ACTION ITEM → From the start of the entries up to and including the line containing "What is the value of the col_1", substitute "donut" for every instance of "pie" and reproduce those lines with all else unchanged.

--

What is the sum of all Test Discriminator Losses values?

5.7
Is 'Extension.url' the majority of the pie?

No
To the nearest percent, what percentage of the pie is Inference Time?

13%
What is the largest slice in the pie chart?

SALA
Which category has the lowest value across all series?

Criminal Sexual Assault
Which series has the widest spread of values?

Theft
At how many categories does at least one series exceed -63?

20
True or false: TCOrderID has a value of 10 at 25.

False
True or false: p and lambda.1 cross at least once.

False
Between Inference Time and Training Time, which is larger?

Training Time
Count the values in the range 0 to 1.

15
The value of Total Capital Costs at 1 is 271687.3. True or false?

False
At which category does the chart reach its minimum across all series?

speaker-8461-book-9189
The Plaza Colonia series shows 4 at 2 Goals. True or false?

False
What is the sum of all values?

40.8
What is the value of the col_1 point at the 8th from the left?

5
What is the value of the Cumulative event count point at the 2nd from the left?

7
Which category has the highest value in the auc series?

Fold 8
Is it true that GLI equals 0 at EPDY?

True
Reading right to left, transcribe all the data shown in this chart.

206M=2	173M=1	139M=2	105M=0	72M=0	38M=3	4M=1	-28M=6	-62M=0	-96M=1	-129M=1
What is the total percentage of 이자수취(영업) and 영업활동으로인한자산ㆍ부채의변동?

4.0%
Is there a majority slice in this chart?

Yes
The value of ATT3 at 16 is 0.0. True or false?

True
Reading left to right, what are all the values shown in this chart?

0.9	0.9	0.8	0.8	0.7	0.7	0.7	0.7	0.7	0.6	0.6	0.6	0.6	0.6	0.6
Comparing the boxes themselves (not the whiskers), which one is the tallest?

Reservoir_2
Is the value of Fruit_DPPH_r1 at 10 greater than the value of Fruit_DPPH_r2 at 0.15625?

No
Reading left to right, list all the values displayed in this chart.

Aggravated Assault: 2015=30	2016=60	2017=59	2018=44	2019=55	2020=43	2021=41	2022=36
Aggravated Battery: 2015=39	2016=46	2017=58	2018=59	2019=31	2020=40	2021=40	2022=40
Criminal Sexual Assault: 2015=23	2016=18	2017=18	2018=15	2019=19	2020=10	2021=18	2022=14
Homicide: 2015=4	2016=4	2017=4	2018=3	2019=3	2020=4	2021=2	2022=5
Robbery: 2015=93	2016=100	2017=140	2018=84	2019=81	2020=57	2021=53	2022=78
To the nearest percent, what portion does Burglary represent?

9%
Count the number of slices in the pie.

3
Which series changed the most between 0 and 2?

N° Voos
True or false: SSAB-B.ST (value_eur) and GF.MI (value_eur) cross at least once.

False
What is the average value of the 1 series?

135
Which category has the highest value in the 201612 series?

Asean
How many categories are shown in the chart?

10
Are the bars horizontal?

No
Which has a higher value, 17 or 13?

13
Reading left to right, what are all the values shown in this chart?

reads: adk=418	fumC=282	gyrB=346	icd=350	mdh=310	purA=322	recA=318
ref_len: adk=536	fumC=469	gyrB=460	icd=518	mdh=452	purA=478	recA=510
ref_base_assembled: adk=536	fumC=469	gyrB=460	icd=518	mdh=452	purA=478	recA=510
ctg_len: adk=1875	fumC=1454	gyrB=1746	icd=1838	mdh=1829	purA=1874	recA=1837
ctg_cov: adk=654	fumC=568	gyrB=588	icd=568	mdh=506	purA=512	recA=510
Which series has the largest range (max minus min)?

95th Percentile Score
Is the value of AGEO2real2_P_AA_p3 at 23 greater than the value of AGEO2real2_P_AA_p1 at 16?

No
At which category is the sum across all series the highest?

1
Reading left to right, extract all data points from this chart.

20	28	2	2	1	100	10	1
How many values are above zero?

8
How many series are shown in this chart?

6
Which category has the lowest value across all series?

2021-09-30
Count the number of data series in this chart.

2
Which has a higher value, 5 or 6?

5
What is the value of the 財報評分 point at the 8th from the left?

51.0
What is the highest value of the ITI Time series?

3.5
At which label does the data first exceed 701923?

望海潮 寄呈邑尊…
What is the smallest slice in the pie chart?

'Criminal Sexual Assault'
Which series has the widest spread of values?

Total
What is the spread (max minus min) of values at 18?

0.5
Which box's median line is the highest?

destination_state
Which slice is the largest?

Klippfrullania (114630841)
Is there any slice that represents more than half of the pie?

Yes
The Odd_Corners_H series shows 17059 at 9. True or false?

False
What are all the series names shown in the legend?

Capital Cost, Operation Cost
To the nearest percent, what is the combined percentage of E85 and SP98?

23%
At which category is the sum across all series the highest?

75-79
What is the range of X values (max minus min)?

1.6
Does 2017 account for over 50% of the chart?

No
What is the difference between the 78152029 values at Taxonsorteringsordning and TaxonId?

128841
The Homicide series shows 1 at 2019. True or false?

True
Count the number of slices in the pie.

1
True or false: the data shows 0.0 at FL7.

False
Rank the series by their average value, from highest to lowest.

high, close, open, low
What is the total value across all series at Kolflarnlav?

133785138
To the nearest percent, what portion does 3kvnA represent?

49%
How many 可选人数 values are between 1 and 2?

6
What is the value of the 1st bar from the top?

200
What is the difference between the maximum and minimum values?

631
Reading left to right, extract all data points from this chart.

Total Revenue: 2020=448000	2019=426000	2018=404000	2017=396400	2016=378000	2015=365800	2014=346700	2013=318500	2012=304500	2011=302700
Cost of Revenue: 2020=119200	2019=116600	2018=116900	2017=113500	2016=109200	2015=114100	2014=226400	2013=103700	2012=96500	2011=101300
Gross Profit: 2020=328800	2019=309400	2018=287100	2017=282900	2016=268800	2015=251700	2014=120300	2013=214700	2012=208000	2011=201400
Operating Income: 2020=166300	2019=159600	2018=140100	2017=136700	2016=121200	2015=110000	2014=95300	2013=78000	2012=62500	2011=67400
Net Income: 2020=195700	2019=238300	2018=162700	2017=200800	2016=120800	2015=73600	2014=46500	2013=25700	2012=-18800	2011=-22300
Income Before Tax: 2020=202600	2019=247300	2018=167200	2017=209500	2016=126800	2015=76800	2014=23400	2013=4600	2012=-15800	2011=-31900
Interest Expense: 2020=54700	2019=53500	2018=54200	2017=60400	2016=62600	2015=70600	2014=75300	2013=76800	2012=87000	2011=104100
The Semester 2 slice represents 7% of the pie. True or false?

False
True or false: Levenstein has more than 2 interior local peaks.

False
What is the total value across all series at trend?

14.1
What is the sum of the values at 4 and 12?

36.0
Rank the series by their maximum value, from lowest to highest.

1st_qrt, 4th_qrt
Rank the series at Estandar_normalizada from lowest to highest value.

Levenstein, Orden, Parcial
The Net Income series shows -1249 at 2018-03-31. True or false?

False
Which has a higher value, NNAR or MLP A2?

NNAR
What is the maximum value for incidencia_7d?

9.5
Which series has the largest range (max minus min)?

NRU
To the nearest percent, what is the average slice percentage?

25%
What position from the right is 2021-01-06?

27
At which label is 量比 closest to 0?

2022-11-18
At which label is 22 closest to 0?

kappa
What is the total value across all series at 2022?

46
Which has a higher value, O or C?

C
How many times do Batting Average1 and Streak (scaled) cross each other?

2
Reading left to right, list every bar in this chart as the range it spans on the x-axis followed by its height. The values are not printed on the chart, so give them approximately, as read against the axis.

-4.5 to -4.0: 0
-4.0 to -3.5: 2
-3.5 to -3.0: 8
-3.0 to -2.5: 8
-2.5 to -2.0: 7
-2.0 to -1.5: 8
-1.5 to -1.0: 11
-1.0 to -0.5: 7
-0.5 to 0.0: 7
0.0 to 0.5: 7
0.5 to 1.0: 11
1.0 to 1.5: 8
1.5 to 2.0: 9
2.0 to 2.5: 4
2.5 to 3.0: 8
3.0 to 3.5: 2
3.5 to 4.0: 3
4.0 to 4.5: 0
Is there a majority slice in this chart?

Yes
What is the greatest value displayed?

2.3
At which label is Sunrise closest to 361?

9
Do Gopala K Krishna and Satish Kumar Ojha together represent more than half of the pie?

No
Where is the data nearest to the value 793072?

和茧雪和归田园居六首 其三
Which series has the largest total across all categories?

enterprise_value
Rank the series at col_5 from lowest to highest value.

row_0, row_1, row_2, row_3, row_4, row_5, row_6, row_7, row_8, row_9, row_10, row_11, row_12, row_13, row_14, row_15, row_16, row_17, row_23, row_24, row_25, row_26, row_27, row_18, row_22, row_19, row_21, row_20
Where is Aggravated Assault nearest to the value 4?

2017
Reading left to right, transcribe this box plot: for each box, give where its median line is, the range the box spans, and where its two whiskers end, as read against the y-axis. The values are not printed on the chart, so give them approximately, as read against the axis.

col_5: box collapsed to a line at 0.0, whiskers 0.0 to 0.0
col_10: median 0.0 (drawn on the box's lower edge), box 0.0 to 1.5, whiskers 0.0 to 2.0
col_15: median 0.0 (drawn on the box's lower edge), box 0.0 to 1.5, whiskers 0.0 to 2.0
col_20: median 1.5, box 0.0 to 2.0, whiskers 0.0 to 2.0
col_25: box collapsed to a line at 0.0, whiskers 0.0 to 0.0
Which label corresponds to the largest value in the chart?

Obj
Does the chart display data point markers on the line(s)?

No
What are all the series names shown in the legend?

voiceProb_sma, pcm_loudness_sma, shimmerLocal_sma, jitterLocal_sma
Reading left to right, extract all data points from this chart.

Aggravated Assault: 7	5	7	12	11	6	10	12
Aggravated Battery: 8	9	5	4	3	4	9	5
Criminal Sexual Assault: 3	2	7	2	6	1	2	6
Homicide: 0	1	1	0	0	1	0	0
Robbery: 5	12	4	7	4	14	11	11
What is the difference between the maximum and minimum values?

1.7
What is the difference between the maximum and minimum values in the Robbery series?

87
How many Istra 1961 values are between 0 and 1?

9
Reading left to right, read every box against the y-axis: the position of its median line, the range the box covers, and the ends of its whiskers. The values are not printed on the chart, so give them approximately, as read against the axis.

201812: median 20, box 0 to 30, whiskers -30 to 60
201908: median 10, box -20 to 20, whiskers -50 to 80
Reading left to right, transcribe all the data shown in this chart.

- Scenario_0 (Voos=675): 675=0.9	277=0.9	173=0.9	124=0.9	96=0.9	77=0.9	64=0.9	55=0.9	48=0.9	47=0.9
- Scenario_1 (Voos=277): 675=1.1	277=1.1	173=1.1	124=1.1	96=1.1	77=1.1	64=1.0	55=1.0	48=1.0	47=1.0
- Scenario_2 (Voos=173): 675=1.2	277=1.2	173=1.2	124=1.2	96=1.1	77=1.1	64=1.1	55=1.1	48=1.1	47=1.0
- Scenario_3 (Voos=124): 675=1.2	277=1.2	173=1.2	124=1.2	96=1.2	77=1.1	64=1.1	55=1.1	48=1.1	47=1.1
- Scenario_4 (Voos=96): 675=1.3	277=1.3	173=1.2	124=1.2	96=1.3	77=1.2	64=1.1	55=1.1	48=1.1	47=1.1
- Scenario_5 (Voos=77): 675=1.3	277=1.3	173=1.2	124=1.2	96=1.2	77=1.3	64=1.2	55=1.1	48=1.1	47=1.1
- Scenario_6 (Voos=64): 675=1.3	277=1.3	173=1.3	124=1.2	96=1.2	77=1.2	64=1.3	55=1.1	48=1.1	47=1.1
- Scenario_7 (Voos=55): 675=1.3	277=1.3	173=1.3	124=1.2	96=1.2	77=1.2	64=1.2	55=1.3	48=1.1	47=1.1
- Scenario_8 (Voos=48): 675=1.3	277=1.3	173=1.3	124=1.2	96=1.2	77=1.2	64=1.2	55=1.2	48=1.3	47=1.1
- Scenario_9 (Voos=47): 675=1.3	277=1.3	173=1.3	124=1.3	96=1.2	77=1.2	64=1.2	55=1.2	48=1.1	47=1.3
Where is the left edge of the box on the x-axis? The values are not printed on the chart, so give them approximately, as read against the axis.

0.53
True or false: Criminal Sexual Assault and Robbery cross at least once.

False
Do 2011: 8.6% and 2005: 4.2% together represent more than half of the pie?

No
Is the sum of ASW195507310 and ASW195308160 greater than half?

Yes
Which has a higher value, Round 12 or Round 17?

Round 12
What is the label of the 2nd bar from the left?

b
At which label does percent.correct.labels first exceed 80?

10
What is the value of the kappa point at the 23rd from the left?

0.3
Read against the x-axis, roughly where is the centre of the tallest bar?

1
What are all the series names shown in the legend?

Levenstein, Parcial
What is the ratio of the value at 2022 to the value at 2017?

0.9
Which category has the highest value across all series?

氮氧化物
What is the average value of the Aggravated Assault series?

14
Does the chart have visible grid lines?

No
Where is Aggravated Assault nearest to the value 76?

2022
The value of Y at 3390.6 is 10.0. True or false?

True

--

EXERCISE SOLUTION →
What is the sum of all Test Discriminator Losses values?

5.7
Is 'Extension.url' the majority of the donut?

No
To the nearest percent, what percentage of the donut is Inference Time?

13%
What is the largest slice in the donut chart?

SALA
Which category has the lowest value across all series?

Criminal Sexual Assault
Which series has the widest spread of values?

Theft
At how many categories does at least one series exceed -63?

20
True or false: TCOrderID has a value of 10 at 25.

False
True or false: p and lambda.1 cross at least once.

False
Between Inference Time and Training Time, which is larger?

Training Time
Count the values in the range 0 to 1.

15
The value of Total Capital Costs at 1 is 271687.3. True or false?

False
At which category does the chart reach its minimum across all series?

speaker-8461-book-9189
The Plaza Colonia series shows 4 at 2 Goals. True or false?

False
What is the sum of all values?

40.8
What is the value of the col_1 point at the 8th from the left?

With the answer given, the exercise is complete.